### 提供テキスト:
━━━━━━━━━━

Meta Transaction

目次

1. はじめに

2. meta transaction とは

3. 対象ファイル

  1. ERC2771Context.sol
  2. draft-EIP712.sol
  3. MinimalForwarder.sol

4. relayer について(おまけ)

1. はじめに

ここでは、openzeppelin のmetatxのディレクトリのファイルとそこにインポートされている主要なファイルについてコードを読み、metatx を理解することを目指します。

このディレクトリ(metatx)の内容は、以下の図 1 のforwarderrecipientの範囲となっています。relayer をどのように実現するかは様々な方法がありますが、別途検討する必要があります。

README では各ファイルが担うの主な機能を伝え、実装の解説は各ファイルのコメントに任せます。

また、まだ力不足で理解が及んでいない箇所はTODOとしています。どんどん修正を加えていただけますと幸いです。

2. Meta Transaction とは

一言で言うとユーザーは gas 代を支払うことなく transaction を発行するための仕組みです。具体的には client と contract の間に relayer を挟み、gas 代を肩代わりすることでこの仕組みを実現します。

図 1.metatx の流れ

sequenceDiagram participant client as Client participant relayer as Relayer participant forwarder as Forwarder Contract participant recipient as Recipient Contract client ->> relayer: signed request(off-chain) note over relayer: gas代を肩代わりする relayer ->> forwarder: send(req) forwarder ->> forwarder: verify(req, signature) forwarder ->> recipient: call(req.data, req.from) note over recipient: req.fromでmsg.senderをoverrideし
clientが実行しているように見せる recipient ->> recipient: executeSomeFunction() recipient -->> client: eventで関数の実行完了を知らせる

この仕組みを実現しようとした時に、次のような疑問が思い浮かぶと思います。

  • transaction を発行するのが client ではなくなると sender のaddressがわからなくなるのではないか?
  • sender が正しいことを証明することはできるのだろうか?

これらの疑問を解決するための仕組みがそれぞれERC2771Context.sol, draft-EIP712.solに備わっています。

※以下で client, relayer, forwarder, recipient という word を使用する際は、この図 1 の内容を指します。

3.1 ERC2771Context.sol

参照元: https://github.com/OpenZeppelin/openzeppelin-contracts/blob/master/contracts/metatx/ERC2771Context.sol

こちらのファイルは EIP-2771(https://eips.ethereum.org/EIPS/eip-2771) で定義されている規格の抽象コントラクトです。このコントラクトは上記の recipient にあたる Contract に継承させ使用します。

機能としては主に以下の 3 つを提供します。

1. forwarder が trusted なものか確認する

constructorで forwader のaddressを set し、その値とmsg.senderが等しいかをisTrustedForwarder(msg.sender)で比較する。これにより、trusted な forwarder からの transaction なのかどうかを判断します。

━━━━━━━━━━

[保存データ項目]
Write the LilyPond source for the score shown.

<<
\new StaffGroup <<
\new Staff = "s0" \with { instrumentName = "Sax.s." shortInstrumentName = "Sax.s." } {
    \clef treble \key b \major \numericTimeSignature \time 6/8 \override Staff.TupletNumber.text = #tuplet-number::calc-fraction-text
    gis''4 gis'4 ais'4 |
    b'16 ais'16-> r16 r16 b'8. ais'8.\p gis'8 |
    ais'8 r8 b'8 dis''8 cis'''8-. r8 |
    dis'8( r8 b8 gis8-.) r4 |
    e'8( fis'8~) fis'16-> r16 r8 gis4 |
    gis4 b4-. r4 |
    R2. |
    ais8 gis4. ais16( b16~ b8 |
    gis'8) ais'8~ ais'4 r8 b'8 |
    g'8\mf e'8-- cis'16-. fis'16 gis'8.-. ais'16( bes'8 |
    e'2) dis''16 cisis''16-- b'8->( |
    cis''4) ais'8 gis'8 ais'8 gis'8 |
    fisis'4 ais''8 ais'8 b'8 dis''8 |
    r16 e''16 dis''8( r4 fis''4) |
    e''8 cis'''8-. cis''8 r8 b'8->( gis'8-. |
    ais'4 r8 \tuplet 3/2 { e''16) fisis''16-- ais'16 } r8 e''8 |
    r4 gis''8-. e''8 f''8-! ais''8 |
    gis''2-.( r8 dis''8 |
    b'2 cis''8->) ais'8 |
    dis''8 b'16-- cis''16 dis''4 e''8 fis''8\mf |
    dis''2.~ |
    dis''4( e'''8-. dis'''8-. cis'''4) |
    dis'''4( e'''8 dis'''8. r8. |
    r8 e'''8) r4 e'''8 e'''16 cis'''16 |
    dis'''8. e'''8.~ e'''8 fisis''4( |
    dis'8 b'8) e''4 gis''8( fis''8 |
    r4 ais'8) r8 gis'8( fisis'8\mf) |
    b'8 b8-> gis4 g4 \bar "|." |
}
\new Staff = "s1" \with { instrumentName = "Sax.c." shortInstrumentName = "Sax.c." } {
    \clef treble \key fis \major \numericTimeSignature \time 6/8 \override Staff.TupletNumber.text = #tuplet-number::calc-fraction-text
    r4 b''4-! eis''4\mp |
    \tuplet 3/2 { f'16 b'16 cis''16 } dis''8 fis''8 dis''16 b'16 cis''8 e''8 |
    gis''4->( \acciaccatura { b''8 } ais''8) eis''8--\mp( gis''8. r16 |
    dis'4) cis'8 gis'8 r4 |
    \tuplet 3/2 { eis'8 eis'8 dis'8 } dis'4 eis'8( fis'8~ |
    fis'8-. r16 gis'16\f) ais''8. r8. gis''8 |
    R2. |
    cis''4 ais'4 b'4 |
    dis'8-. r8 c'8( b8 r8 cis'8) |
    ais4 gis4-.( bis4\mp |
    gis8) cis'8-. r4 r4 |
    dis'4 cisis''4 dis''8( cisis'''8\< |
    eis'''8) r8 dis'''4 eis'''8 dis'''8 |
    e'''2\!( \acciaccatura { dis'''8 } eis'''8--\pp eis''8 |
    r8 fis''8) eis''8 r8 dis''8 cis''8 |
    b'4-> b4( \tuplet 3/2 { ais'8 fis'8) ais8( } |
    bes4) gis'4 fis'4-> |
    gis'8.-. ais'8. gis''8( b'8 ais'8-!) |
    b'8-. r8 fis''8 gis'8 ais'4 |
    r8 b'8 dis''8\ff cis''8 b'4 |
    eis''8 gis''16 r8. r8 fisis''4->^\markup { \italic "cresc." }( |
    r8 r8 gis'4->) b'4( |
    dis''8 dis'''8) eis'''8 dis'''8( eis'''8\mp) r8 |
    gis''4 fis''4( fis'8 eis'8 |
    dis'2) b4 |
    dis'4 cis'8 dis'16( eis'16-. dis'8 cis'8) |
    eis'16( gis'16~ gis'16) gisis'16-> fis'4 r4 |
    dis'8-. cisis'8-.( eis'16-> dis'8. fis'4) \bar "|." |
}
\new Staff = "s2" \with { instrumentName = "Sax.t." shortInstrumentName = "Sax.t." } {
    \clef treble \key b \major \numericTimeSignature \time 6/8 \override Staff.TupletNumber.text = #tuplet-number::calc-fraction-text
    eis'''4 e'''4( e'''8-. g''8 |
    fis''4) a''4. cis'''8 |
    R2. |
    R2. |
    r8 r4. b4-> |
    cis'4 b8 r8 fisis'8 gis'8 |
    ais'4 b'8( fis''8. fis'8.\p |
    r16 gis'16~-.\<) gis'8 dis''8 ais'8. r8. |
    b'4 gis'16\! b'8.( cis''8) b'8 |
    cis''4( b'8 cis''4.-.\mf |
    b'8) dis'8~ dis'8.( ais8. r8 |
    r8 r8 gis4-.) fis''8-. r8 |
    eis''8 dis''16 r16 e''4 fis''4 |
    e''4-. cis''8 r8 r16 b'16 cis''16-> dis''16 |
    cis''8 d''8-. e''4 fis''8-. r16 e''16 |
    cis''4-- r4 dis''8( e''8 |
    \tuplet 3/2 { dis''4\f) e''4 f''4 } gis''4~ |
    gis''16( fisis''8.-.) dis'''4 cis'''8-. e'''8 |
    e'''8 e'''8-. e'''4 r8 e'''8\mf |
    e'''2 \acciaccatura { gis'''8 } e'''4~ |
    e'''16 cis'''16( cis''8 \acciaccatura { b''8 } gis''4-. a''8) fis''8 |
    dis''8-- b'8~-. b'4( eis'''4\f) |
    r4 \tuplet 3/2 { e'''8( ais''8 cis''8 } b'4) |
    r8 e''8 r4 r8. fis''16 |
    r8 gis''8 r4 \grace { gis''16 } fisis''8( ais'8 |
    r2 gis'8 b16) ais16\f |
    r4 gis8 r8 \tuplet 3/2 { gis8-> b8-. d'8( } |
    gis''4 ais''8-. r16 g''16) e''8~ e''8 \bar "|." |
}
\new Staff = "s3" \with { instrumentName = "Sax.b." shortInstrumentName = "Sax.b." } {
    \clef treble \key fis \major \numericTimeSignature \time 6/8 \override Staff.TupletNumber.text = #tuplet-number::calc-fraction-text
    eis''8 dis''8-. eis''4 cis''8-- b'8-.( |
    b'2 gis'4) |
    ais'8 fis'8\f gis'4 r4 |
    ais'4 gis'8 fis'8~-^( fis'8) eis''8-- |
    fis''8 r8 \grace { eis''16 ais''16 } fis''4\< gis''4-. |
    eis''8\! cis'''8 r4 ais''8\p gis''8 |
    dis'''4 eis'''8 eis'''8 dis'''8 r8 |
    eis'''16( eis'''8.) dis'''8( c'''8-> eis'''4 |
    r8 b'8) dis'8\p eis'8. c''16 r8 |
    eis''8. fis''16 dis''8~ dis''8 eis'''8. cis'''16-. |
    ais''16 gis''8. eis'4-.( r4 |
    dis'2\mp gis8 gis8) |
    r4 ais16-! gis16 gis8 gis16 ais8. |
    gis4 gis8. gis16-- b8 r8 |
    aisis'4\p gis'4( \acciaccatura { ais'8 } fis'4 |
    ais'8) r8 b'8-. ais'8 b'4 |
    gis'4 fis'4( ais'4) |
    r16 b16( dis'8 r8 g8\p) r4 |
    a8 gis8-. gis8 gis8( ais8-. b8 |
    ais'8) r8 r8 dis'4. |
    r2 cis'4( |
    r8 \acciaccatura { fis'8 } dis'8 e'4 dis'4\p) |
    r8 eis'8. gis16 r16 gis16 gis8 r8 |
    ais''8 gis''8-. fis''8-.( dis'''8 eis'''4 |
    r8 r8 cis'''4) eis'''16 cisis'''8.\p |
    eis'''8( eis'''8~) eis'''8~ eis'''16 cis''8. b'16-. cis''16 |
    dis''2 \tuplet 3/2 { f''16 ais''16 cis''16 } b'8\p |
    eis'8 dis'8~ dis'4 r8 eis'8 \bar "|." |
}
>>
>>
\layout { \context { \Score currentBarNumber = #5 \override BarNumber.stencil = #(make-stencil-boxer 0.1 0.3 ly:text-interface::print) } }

━━━━━━━━━━

### 課題について:
メタトランザクションの解説によると、ERC2771Context.sol はどのコントラクトに継承させて使うか。 本文の内容だけを根拠にして答える。

### 解答:
recipient にあたるコントラクトに継承させて使う。